Toyota is getting aggressive! This is not just a cute Corolla with a pointy nose. This is a conscious and brand wide effort that starts at the top thanks to direct orders from Toyota President Akio Toyoda. Each year they get a little more sporty looking and a little more aggressive in style and substance. There is of course the new FT-1 concept. (Welcome back Supra!) Which looks awesome. If Toyota’s recent use of concepts holds true the FT-1 announces a major shift in design language across the line. We will see notes from the FT-1 and the Lexus LF-C2 in everything from the Corolla to the 4 Runner a lot sooner than you might think.

3. Goodbye to the Van as You Know It

The van is dead! The van is dead! Long live the euro van! Starting with Ford and Nissan, the van as we know it is gone. The new and boxy style van we’ve become accustomed to seeing on European cobblestone is our new master. Get used to it. Even the less enthusiastic interpretations out there show signs of transition. For what it’s worth the Ford Transit offers 487.3 cubic feet of cargo space for only 35k starting. That is a ton of room. I can walk in the back standing nearly straight up. Working men rejoice!
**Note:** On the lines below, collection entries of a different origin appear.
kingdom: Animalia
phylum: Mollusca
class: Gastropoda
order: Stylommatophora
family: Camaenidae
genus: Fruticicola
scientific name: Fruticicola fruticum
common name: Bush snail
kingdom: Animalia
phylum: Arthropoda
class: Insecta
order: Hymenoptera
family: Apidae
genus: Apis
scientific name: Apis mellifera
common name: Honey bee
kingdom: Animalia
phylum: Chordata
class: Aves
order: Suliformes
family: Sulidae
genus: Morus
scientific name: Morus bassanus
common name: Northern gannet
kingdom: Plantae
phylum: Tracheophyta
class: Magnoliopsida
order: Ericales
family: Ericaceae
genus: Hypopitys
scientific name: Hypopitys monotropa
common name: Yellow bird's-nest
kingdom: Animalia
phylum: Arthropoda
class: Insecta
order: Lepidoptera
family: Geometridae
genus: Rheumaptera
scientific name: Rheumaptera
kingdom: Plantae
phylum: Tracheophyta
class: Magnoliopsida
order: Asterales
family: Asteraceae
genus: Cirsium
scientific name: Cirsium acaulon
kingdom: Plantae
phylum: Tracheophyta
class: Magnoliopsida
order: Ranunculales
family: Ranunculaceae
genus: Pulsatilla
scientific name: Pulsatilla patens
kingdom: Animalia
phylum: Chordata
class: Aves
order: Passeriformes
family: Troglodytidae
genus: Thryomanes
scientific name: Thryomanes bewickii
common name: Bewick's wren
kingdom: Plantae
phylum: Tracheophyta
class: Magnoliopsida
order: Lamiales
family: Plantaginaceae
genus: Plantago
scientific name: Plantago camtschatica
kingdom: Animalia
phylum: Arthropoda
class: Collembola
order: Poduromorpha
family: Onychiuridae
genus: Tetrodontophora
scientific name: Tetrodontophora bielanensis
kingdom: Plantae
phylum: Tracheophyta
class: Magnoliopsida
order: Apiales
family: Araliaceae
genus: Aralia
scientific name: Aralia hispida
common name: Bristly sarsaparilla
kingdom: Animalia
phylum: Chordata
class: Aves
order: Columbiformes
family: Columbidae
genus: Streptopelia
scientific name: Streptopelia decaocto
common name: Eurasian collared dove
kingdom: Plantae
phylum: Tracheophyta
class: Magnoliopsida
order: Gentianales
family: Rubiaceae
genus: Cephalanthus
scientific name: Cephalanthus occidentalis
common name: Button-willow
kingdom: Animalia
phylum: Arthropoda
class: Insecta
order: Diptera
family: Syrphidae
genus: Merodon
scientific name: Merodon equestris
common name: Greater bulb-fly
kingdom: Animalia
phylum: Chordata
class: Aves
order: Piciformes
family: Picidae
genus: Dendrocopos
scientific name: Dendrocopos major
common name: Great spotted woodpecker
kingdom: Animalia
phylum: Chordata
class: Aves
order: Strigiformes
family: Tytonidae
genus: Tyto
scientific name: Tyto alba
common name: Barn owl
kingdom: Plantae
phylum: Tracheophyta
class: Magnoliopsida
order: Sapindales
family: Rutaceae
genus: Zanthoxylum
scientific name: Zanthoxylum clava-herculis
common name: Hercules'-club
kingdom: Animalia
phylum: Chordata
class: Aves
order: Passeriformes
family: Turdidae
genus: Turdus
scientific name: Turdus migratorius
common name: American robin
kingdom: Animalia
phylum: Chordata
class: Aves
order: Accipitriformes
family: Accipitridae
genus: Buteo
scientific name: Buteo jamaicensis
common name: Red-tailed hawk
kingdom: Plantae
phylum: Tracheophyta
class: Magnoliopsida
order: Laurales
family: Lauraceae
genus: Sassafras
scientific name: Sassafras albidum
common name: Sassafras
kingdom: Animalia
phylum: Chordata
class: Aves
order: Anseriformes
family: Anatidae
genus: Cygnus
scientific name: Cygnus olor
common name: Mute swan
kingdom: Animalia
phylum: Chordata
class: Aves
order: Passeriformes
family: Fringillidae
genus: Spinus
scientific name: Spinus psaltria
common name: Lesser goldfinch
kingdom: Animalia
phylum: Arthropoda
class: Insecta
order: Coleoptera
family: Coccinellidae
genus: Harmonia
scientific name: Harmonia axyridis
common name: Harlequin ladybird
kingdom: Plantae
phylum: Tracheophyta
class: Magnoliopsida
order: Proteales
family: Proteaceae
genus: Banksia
2. Dodge remains a bunch of badasses.

Dodge continues it’s unapologetic use of machismo to lure in auto buyers. (707 hp Hellcat!!!). Big bold cars loaded with horsepower and aggressive styling. Dodge makes no apologies for itself. I like that even more than I like their cars.

1. Subaru goes mainstream?.
Subaru seems to have caught up in terms of driver amenities and their traditionally quirky styling has been toned down to something a little easier to digest. Brand consistency doesn’t hurt either, it’s been 18 years since Paul Hogan G’day mated us the Subaru outback and the car remains a top seller. Subaru is growing exponentially in markets they’ve only sniffed a decade ago and their car offerings reflect that. 25% annual growth will do that.

All in all some interesting and exciting things to learn this year. Cars mirror society like few other consumer items and this years crop is no exception. We are attempting to become a more efficient and practical society. The gap between the elite and the bottom continues to grow yet many reasonable facsimiles of luxury remain available to the middle class. Our country retains great access to credit and new vehicles remain accessible to many. Automakers continued focus on performance and the driver experience mean great things are ahead for new car buyers in 2015.

That is of course if you can afford it.